No-one in English cricket can assume their job is safe after the World Twenty20 defeat to the Netherlands, says Nasser Hussain.
Limited-overs coach Ashley Giles still hopes to take over as Andy Flower's permanent replacement when the ECB interviews for the position in the next month.
But former England skipper Hussain said it's time for a "complete re-think" after a humiliating 45-run defeat to the Dutch in terms of the playing style and the personnel.
"This result leaves everyone vulnerable," said Hussain. "It sums up the winter - it has been diabolical. I don't think there is virtually anybody involved in English cricket who can be secure and think 'my job is safe'.
"They've all got to have a look at themselves, from Ashley Giles, who has been around for a while now, to young Stephen Parry, and say 'what did we do wrong this winter and what did we do right?'
"I don't think this winter could have gone any worse. There have been some highlights - the way they batted under lights - but they've now lost eight out of their last nine Twenty20 games."
"England are ranked exactly where they belong [eighth]; they don't play spin well, they don't have any mystery spin, the bowling attack is very woeful; when they are batting against anything that is a bit slow and bit dobby they don't know what to do.
"If Alex Hales, Eoin Morgan or Jos Buttler comes off we could have a good day but there are so many things that English cricket needs to put right.
"The next World Twenty20 is in India - it's going to be exactly the same. Look at what India are doing - they're playing four spinners and batsmen who can whack it out of the ground.
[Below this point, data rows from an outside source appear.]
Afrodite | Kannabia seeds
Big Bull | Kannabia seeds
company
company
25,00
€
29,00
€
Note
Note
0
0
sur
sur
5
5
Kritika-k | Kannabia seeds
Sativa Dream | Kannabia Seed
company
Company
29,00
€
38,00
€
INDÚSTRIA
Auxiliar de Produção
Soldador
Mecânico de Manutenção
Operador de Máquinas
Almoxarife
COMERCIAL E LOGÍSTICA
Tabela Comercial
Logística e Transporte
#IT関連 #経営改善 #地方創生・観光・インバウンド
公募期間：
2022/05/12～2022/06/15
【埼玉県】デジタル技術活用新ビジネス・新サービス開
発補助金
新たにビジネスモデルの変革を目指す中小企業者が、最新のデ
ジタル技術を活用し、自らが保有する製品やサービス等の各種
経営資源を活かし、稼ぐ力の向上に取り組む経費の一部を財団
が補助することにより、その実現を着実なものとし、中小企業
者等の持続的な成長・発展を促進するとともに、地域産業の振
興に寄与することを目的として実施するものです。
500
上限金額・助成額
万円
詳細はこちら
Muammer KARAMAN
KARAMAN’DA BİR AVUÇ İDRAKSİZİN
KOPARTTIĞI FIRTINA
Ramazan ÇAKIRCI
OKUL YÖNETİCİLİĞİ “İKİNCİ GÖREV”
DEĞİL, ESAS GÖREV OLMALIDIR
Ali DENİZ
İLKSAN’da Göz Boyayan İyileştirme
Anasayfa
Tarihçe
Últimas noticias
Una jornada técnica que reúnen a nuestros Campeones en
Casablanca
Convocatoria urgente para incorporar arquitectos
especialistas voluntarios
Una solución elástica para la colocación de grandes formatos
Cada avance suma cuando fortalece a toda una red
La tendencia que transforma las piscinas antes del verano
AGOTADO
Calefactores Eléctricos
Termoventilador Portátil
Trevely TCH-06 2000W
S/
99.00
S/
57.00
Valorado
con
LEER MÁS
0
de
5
"We are still playing English type Twenty20 and one-day cricket - bat 20 and 50 overs and play an orthodox spinner bowling it one way, put pace on the ball.
"That is not how it's played anymore. England have got to learn quickly; we are playing old-fashioned cricket. They need to have a complete re-think."
England appeared in the box-seat after restricting the Netherlands to 133-5 off their 20 overs, skipper Stuart Broad the pick of the attack with figures of 3-24.
However, only three batsmen made double figures - Alex Hales (12), Ravi Bopara (18) and Chris Jordan (14) - as they stuttered to just 88 all out, as Mudassar Bukhari and Logan van Beek bagged three wickets apiece.
"I always get concerned about England's batting line-up when you get on a bit of a slow pitch that's a little bit two-paced," said Hussain.
"Under lights when the ball is skidding along beautifully, English players are used to hitting through the line.
"What surprised me was how bad they were. If you are chasing a reasonably small total, you've got to go hard in those first six overs and they just didn't.
"They got themselves in a hole which got deeper and deeper. It is up to the players but I was also surprised that someone on the bench didn't say 'this isn't good enough, someone has to go out there and belt the ball'. No-one did that - there were just four boundaries against the Netherlands. It's just not good enough."